Impact of SGLT2 Inhibitors on Cardiovascular Risk Scores, Metabolic Parameters, and Laboratory Profiles in Type 2 Diabetes
Nazif Yalçın, Selman Aktaş, Seyit Uyar, Nizameddin Koca
Abstract
Background: Cardiovascular disease (CVD) is a leading cause of mortality in Type 2 diabetes mellitus (T2DM). Sodium-glucose co-transporter 2 (SGLT2) inhibitors are known to provide cardioprotective effects, but their influence on validated cardiovascular risk models remains underexplored. This study assessed the impact of SGLT2 inhibitors on cardiovascular risk scores, metabolic parameters, and laboratory profiles over six months. Methods: This study was conducted on 152 T2DM patients initiating SGLT2 inhibitors. Cardiovascular risk was evaluated using the SCORE2-DM model at baseline and after six months. Generalized Estimating Equation (GEE) analysis assessed temporal risk stratification changes.
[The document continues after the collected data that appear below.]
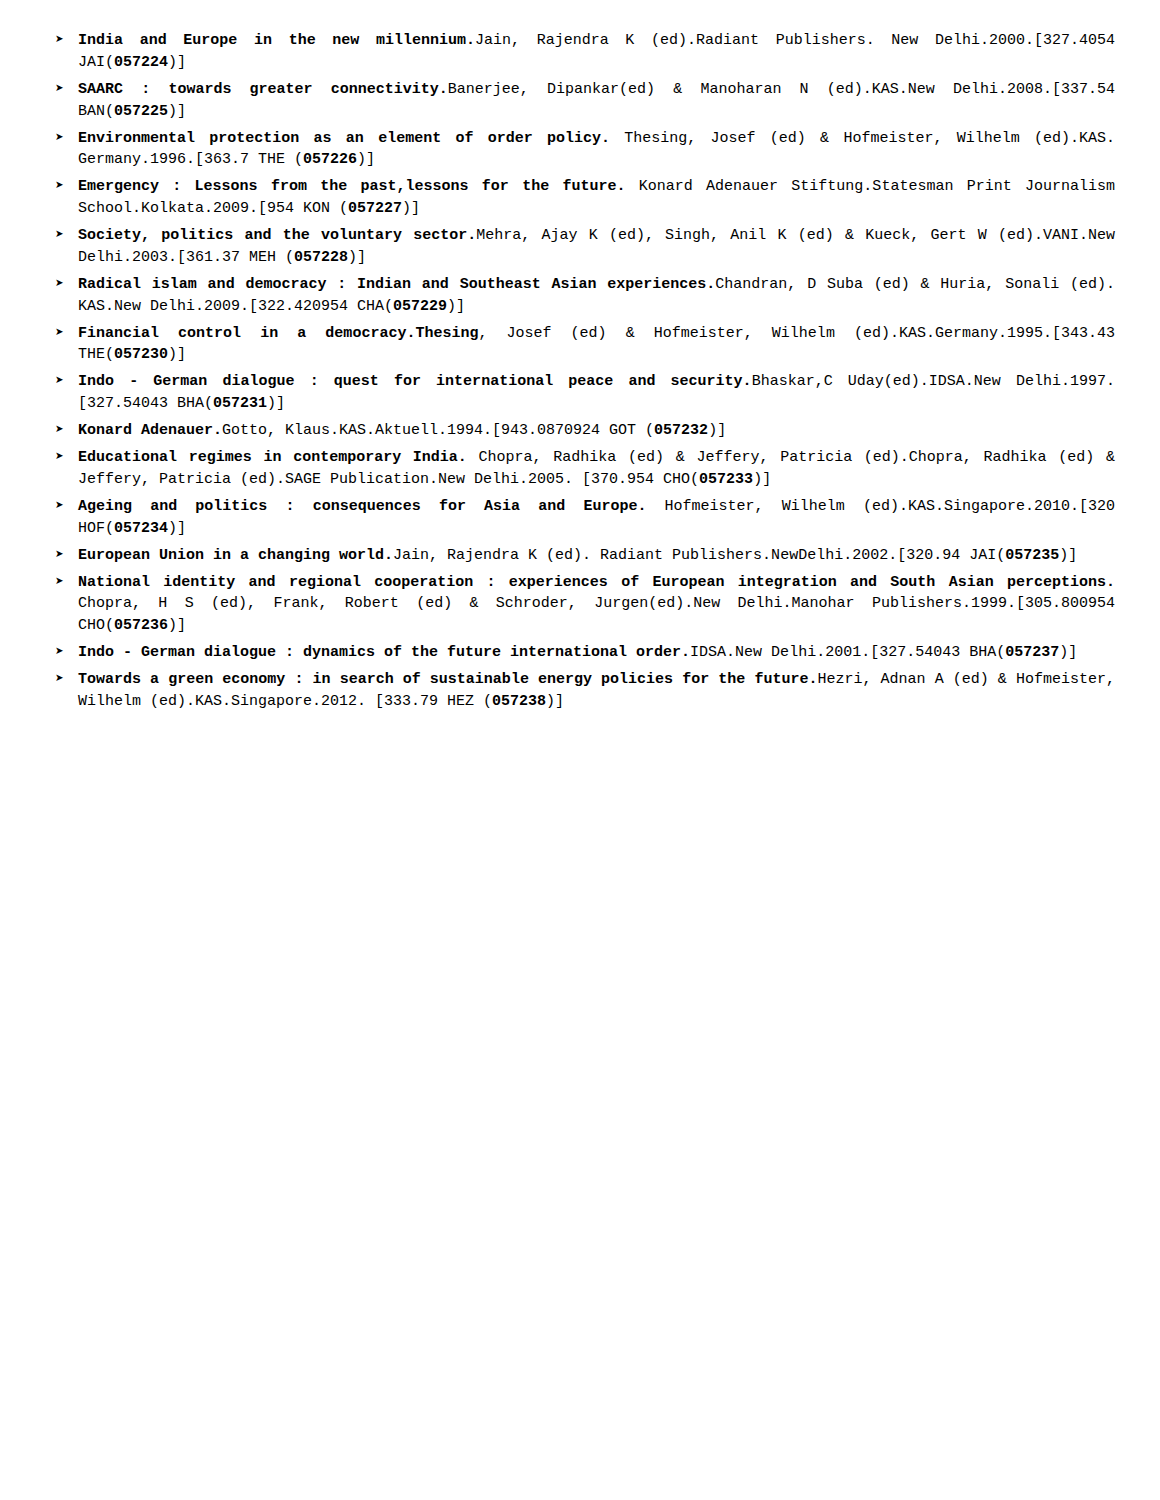India and Europe in the new millennium. Jain, Rajendra K (ed).Radiant Publishers. New Delhi.2000.[327.4054 JAI(057224)]
SAARC : towards greater connectivity. Banerjee, Dipankar(ed) & Manoharan N (ed).KAS.New Delhi.2008.[337.54 BAN(057225)]
Environmental protection as an element of order policy. Thesing, Josef (ed) & Hofmeister, Wilhelm (ed).KAS. Germany.1996.[363.7 THE (057226)]
Emergency : Lessons from the past,lessons for the future. Konard Adenauer Stiftung.Statesman Print Journalism School.Kolkata.2009.[954 KON (057227)]
Society, politics and the voluntary sector. Mehra, Ajay K (ed), Singh, Anil K (ed) & Kueck, Gert W (ed).VANI.New Delhi.2003.[361.37 MEH (057228)]
Radical islam and democracy : Indian and Southeast Asian experiences. Chandran, D Suba (ed) & Huria, Sonali (ed). KAS.New Delhi.2009.[322.420954 CHA(057229)]
Financial control in a democracy.Thesing, Josef (ed) & Hofmeister, Wilhelm (ed).KAS.Germany.1995.[343.43 THE(057230)]
Indo - German dialogue : quest for international peace and security. Bhaskar,C Uday(ed).IDSA.New Delhi.1997.[327.54043 BHA(057231)]
Konard Adenauer. Gotto, Klaus.KAS.Aktuell.1994.[943.0870924 GOT (057232)]
Educational regimes in contemporary India. Chopra, Radhika (ed) & Jeffery, Patricia (ed).Chopra, Radhika (ed) & Jeffery, Patricia (ed).SAGE Publication.New Delhi.2005. [370.954 CHO(057233)]
Ageing and politics : consequences for Asia and Europe. Hofmeister, Wilhelm (ed).KAS.Singapore.2010.[320 HOF(057234)]
European Union in a changing world. Jain, Rajendra K (ed). Radiant Publishers.NewDelhi.2002.[320.94 JAI(057235)]
National identity and regional cooperation : experiences of European integration and South Asian perceptions. Chopra, H S (ed), Frank, Robert (ed) & Schroder, Jurgen(ed).New Delhi.Manohar Publishers.1999.[305.800954 CHO(057236)]
Indo - German dialogue : dynamics of the future international order. IDSA.New Delhi.2001.[327.54043 BHA(057237)]
Towards a green economy : in search of sustainable energy policies for the future. Hezri, Adnan A (ed) & Hofmeister, Wilhelm (ed).KAS.Singapore.2012. [333.79 HEZ (057238)]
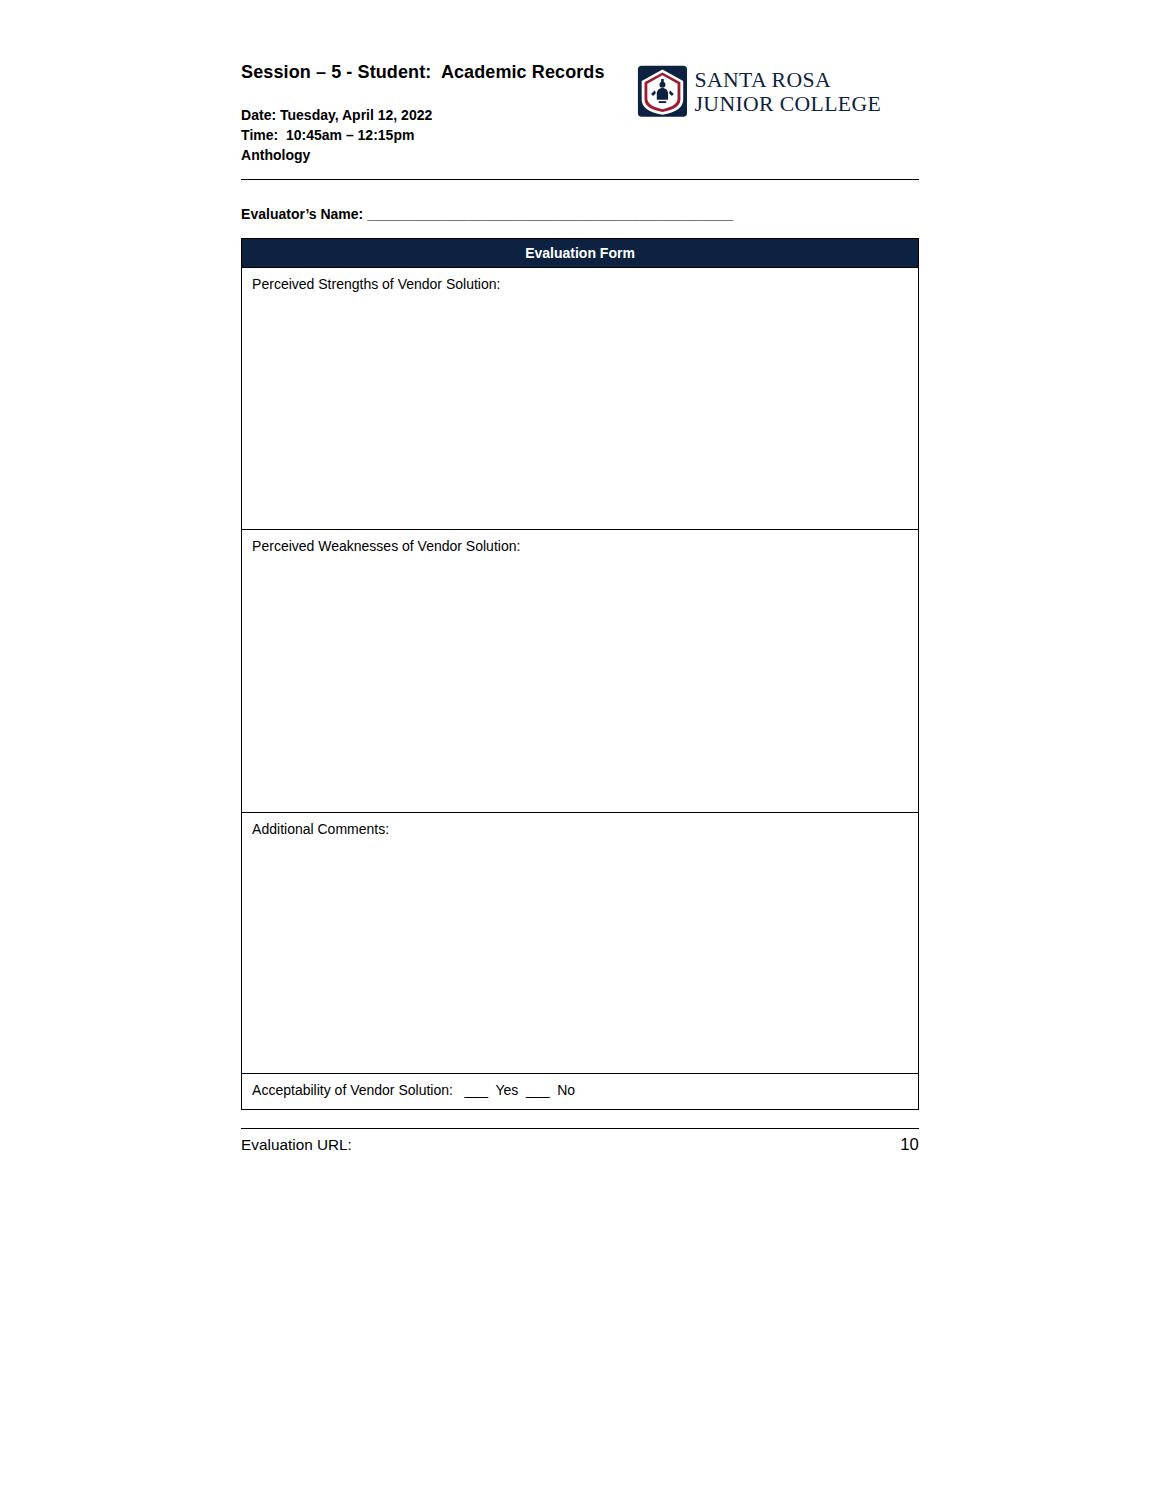Session – 5 - Student: Academic Records
Date: Tuesday, April 12, 2022
Time: 10:45am – 12:15pm
Anthology
Santa Rosa Junior College SANTA ROSA JUNIOR COLLEGE
Evaluator’s Name: _______________________________________________
| Evaluation Form |
| --- |
| Perceived Strengths of Vendor Solution: |
| Perceived Weaknesses of Vendor Solution: |
| Additional Comments: |
| Acceptability of Vendor Solution: ___ Yes ___ No |
Evaluation URL: 10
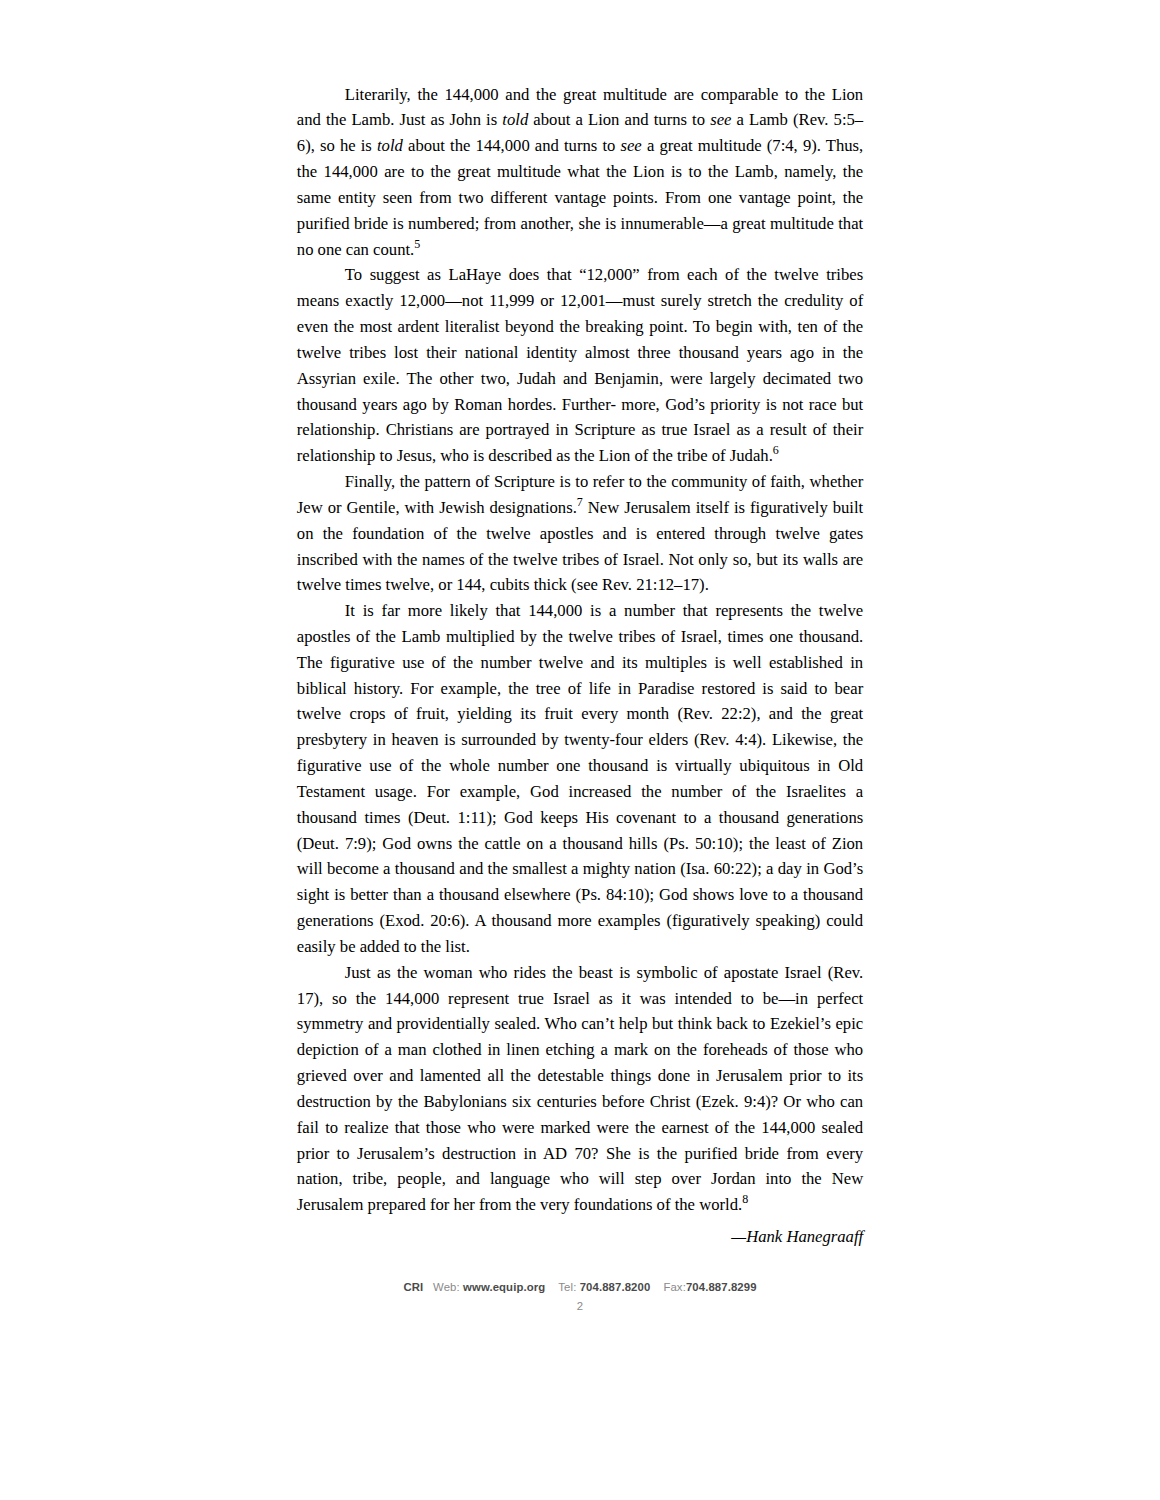Literarily, the 144,000 and the great multitude are comparable to the Lion and the Lamb. Just as John is told about a Lion and turns to see a Lamb (Rev. 5:5–6), so he is told about the 144,000 and turns to see a great multitude (7:4, 9). Thus, the 144,000 are to the great multitude what the Lion is to the Lamb, namely, the same entity seen from two different vantage points. From one vantage point, the purified bride is numbered; from another, she is innumerable—a great multitude that no one can count.5
To suggest as LaHaye does that “12,000” from each of the twelve tribes means exactly 12,000—not 11,999 or 12,001—must surely stretch the credulity of even the most ardent literalist beyond the breaking point. To begin with, ten of the twelve tribes lost their national identity almost three thousand years ago in the Assyrian exile. The other two, Judah and Benjamin, were largely decimated two thousand years ago by Roman hordes. Further- more, God’s priority is not race but relationship. Christians are portrayed in Scripture as true Israel as a result of their relationship to Jesus, who is described as the Lion of the tribe of Judah.6
Finally, the pattern of Scripture is to refer to the community of faith, whether Jew or Gentile, with Jewish designations.7 New Jerusalem itself is figuratively built on the foundation of the twelve apostles and is entered through twelve gates inscribed with the names of the twelve tribes of Israel. Not only so, but its walls are twelve times twelve, or 144, cubits thick (see Rev. 21:12–17).
It is far more likely that 144,000 is a number that represents the twelve apostles of the Lamb multiplied by the twelve tribes of Israel, times one thousand. The figurative use of the number twelve and its multiples is well established in biblical history. For example, the tree of life in Paradise restored is said to bear twelve crops of fruit, yielding its fruit every month (Rev. 22:2), and the great presbytery in heaven is surrounded by twenty-four elders (Rev. 4:4). Likewise, the figurative use of the whole number one thousand is virtually ubiquitous in Old Testament usage. For example, God increased the number of the Israelites a thousand times (Deut. 1:11); God keeps His covenant to a thousand generations (Deut. 7:9); God owns the cattle on a thousand hills (Ps. 50:10); the least of Zion will become a thousand and the smallest a mighty nation (Isa. 60:22); a day in God’s sight is better than a thousand elsewhere (Ps. 84:10); God shows love to a thousand generations (Exod. 20:6). A thousand more examples (figuratively speaking) could easily be added to the list.
Just as the woman who rides the beast is symbolic of apostate Israel (Rev. 17), so the 144,000 represent true Israel as it was intended to be—in perfect symmetry and providentially sealed. Who can’t help but think back to Ezekiel’s epic depiction of a man clothed in linen etching a mark on the foreheads of those who grieved over and lamented all the detestable things done in Jerusalem prior to its destruction by the Babylonians six centuries before Christ (Ezek. 9:4)? Or who can fail to realize that those who were marked were the earnest of the 144,000 sealed prior to Jerusalem’s destruction in AD 70? She is the purified bride from every nation, tribe, people, and language who will step over Jordan into the New Jerusalem prepared for her from the very foundations of the world.8
—Hank Hanegraaff
CRI Web: www.equip.org Tel: 704.887.8200 Fax: 704.887.8299
2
Metabolic parameters and laboratory profiles were analyzed using repeated-measures ANOVA. Results: Cardiovascular risk scores decreased significantly, i.e., from 21.68 to 17.43 (p < 0.001). Systolic and diastolic blood pressure were reduced by 9.21 mmHg and 6.16 mmHg, respectively (p < 0.001). BMI declined by 1.27 kg/m2 (p < 0.001), and HbA1c decreased by 1.38% (p < 0.001). Triglyceride levels dropped by 22.91 mg/dL (p < 0.001), while renal parameters remained stable. The GEE analysis confirmed significant shifts to lower cardiovascular risk categories (β = −0.777, p < 0.001), with comparable efficacy between empagliflozin and dapagliflozin (p = 0.922). Conclusions: SGLT2 inhibitor therapy significantly reduces cardiovascular risk and improves metabolic and laboratory parameters in T2DM patients. These findings highlight the importance of integrating SGLT2 inhibitors into comprehensive cardiometabolic management strategies.